It is up to you how you implement your pandas. Personally I think method chaining produces quite readable pandas code. Its also less code (I’m a coder and inherently lazy!). But note that both functions are equivalent and do the same thing!

Visualising the number of cases over time.#

We will be looking at visualisation in more detail when we introduce matplotlibFor now we will see how pandas includes a high level plotting API for matplotlib.

But first…. more wrangling!#

The cleaned dataset is in what we might call a tidy or long format.

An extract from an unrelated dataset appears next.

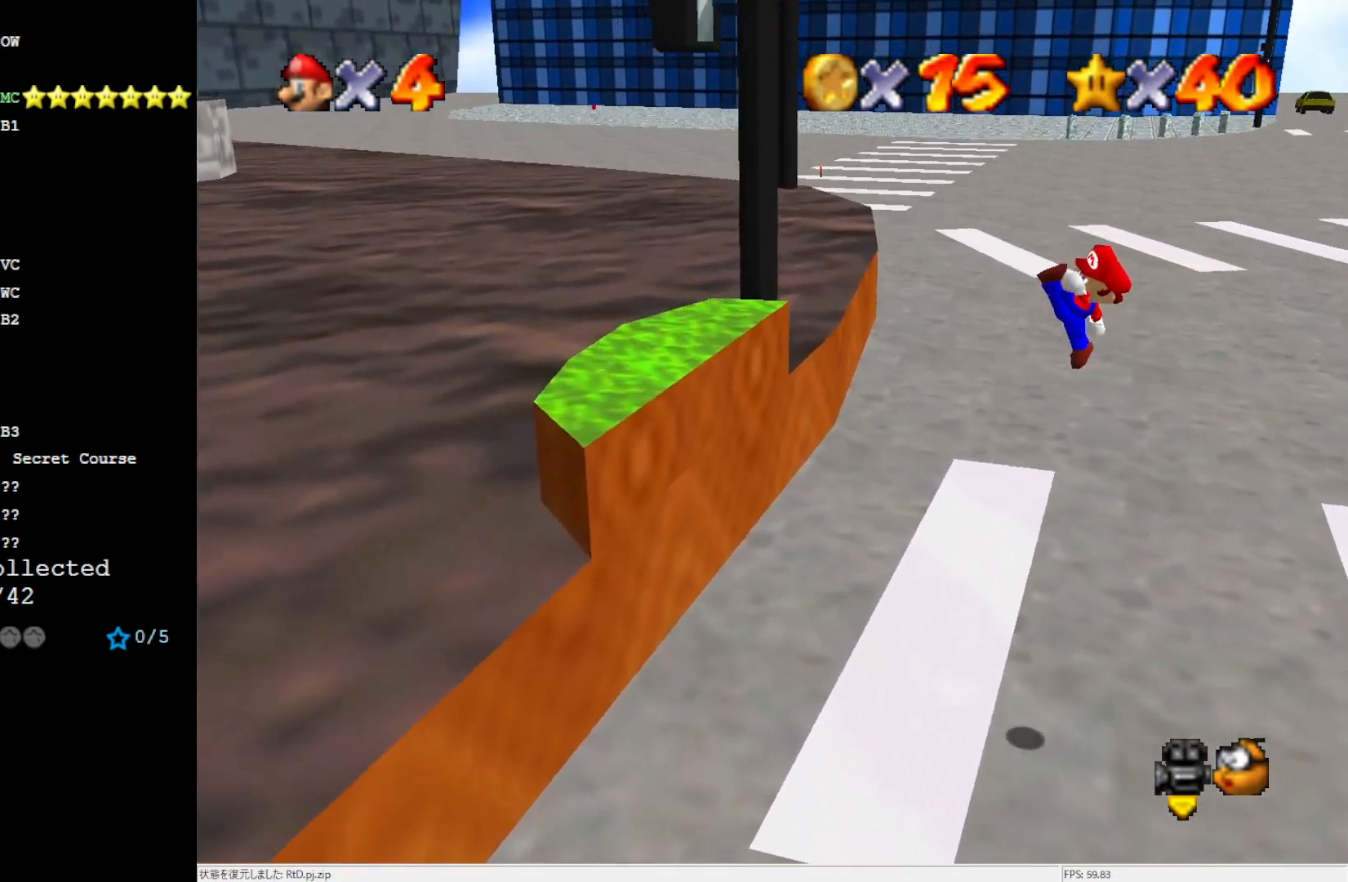
{"buttons": [], "left_stick": "up-left", "events": [[50, "left_stick", "up-right"], [250, "left_stick", "center"], [367, "left_stick", "up-left"]]}
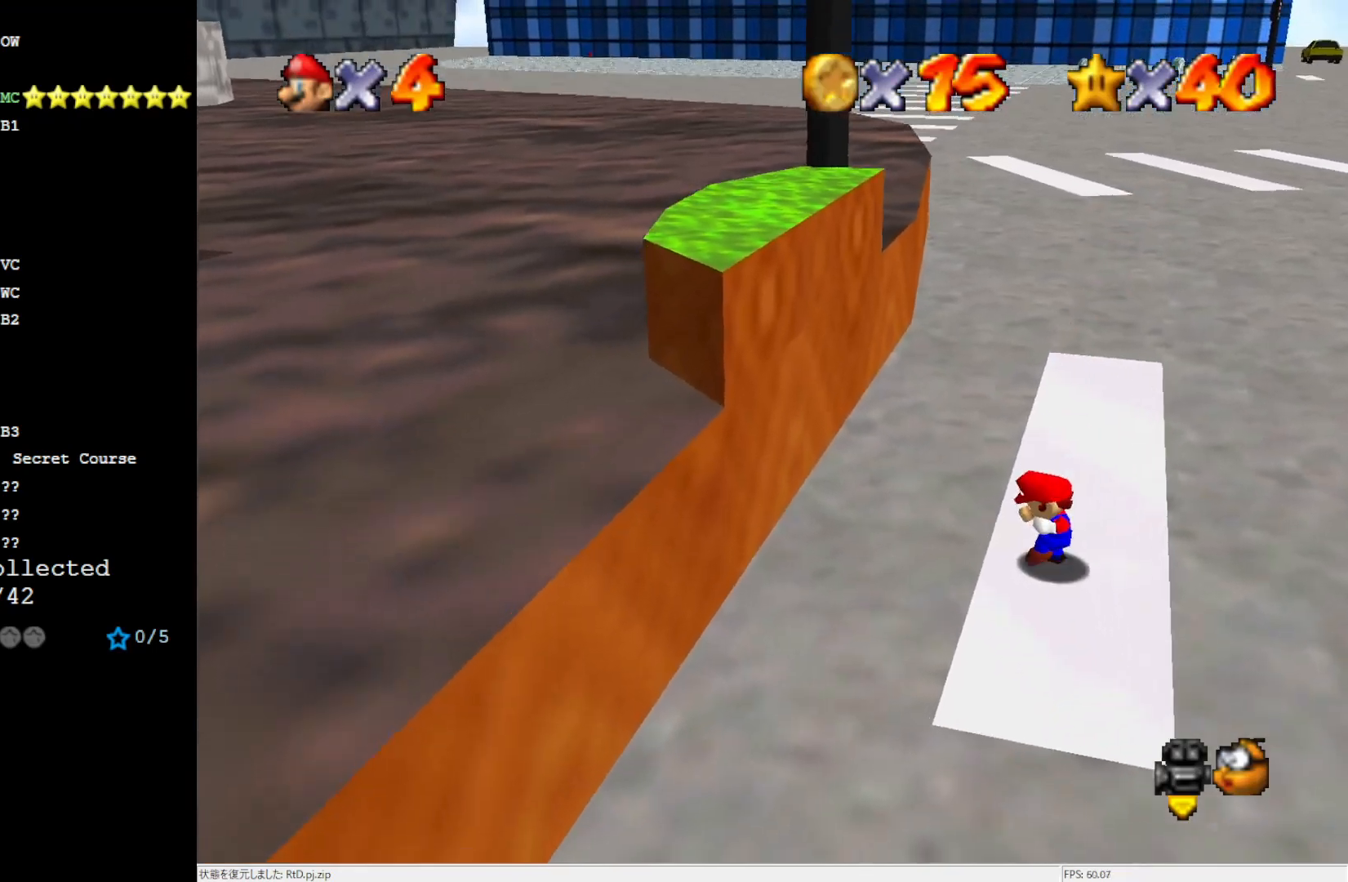
{"buttons": [], "left_stick": "center", "events": [[17, "A", "down"], [467, "A", "up"], [467, "left_stick", "center"]]}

That is there are multiple metric entries per date for each province. We can convert this into a “wide format”, where each metric has its own column per date and province using the pivot_table method.

pivot_table is quite a powerful function and there are plenty of options of how to use it. I recommend experimenting with it on different dataset. I’ve always found it useful for tasks similar to the below.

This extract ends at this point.